:: GIVEN PASSAGE ::
Historical Development
The First World War brought about the industrialization. The political scenario of the European world was not so developed as to cope up and regulate the degree of industrialization. The industries were run with total authoritarianism when capitalist economy started to flourish. The absence of any kind of regulation or intervention by the state, the employers used their unfettered power and exploited the workers to a despicable degree.

There were no determined working hours, working and living conditions contributed in deteriorating the health of the workers and, consequently, their families, who migrated from villages to the cities in search of work and the most palpable of all; there was no such concept of fair wage at all. This resulted in the coming together of the masses, to not deliberate but, bring revolution in the society. Various groups were formed consisting of anguished workers who were against such treatment. And with this the entity called 'Trade unions' started to emerge as a perceptible concept.

With the consolidation of such unions, the power of collective bargaining with a new possibility of threat to withhold labour was accredited with the working class and consequently the 'Strike' started emerging as a way of reaching a compromise between the labours and the industrialists. With the advent of socialism and communism, the state started interventions and regulation of the industrial mechanisms including employer-employee relationships.

Similarly, in India until the enactment of the trade union act in 1926, the strike was not recognised as a tool of bargain, instead the non-continuance of work of seen as a breach of contract and in some cases even committing an offence. This was so because the notion of strike and even formation of any trade unions was deemed illegal and was completely restricted even in England, which at the time decided India's legal frameworks, under the contributions Act of 1799 and 1800.

After the promulgation of the trade union Act, the strike was legally distinguished from mere breach of contract and even a right to conduct the same was recognised to some miniscule level. Section 18 and 19 of the Act absolved some trade unions from the liabilities arising out of contracts and some tortious liabilities relevant enough to let them strike without breaking any laws[1]. The strike formally began a legally valid and justifiable tool in the hands of the workers with the enactment of the industrial dispute Act, 1947.
:::
▸ THINGS TO DO:
(1) Please copy the Historical Development passage between "After the promulgation" and "dispute Act, 1947.", inclusive.
(2) Answer these questions from the Historical Development passage:
(a) In what year was the trade union act enacted in India?
(b) Which sections of the trade union Act released some trade unions from certain contractual and tortious liabilities?
(c) What began to emerge as a way of reaching a compromise between labourers and industrialists?
(3) Extend the passage on the historical development of strikes and trade unions, picking up after its final sentence.
:: DATA PROVIDED ::
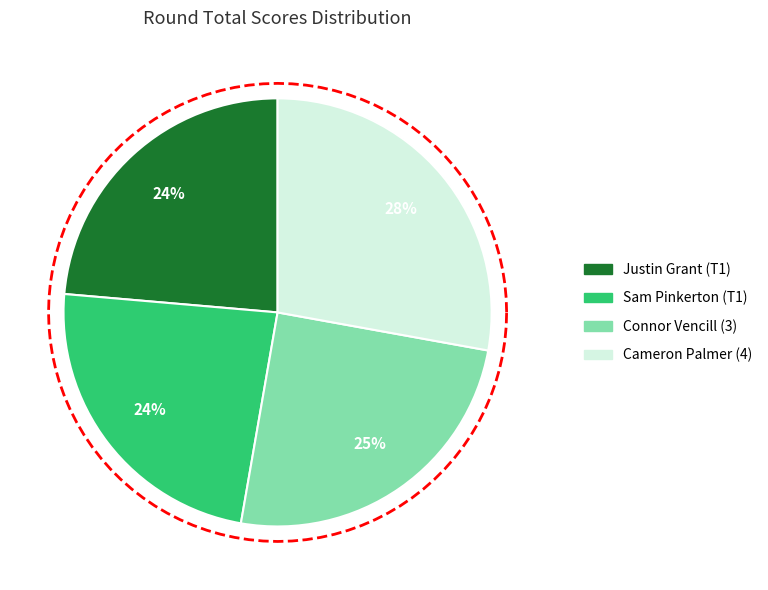

Rank the categories by value from highest to lowest.

Cameron Palmer (4), Connor Vencill (3), Justin Grant (T1), Sam Pinkerton (T1)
:::
▸ OUTPUTS IN ORDER:
(1)
After the promulgation of the trade union Act, the strike was legally distinguished from mere breach of contract and even a right to conduct the same was recognised to some miniscule level. Section 18 and 19 of the Act absolved some trade unions from the liabilities arising out of contracts and some tortious liabilities relevant enough to let them strike without breaking any laws[1]. The strike formally began a legally valid and justifiable tool in the hands of the workers with the enactment of the industrial dispute Act, 1947.

(2)
(a) 1926
(b) Sections 18 and 19
(c) The strike

(3)
However, the same did not confer the absolute right to strike but distinguished the strike into two categories; of legal nature and that of illegal nature. The people could strike as the last resort to propel the employer to listen to them but a proper procedure should have been followed and in some cases, of public importance and urgency, the employees don't have any such right to strike.

The right to strike since then has been in debate. The Apex court has multiple times interpreted the provisions related to right to strike through various judgements, as early as since 1960's, according to the prevalent conditions of the country.

What is strike?

Strike can be defined as a conduit taken up by a group of persons, which involves discontinuance of some, or all, the work which was allotted to them under some employment, to compel other person(s) to concede to some terms and conditions benefiting the Strikers.

According to the Industrial dispute Act, 1947 strike is defined as:
A cessation of work by a body of persons employed in any industry acting in combination, or an understanding of any number of persons who are or have been so employed to continue to work or accept employment.

This definition highlights some important key distinctions between the protest and strike. Firstly, the strike should be held by employees, or workers, employed under by some industry only and must raise demands against person(s) who is employing them i.e. the employer. The other major component that constitutes a strike is that there should be some 'action in combination' i.e. there should be some concerted efforts amongst the strikers in reference to a particular purpose of that strike; otherwise it wouldn't be called so.

The right to strike is based on a very crucial principle i.e. the 'collective bargaining' principle. This principle holds that the balance of power between various parties in the economic structure should be so distributed that the group of employee should enjoy the power to threaten as to withhold their labour. This threat forms the very basis because of which a strike becomes effective and has been termed as a fundamental tool within the worker's hand against exploitation done by the employer.

International standpoint
The western world's workers have fought strenuously and arduously to gain such right against exploitative policies of the industrialists.[2] The same is conspicuous in the international laws and covenants that followed the post-world war II developments in the sphere of global standards of laws.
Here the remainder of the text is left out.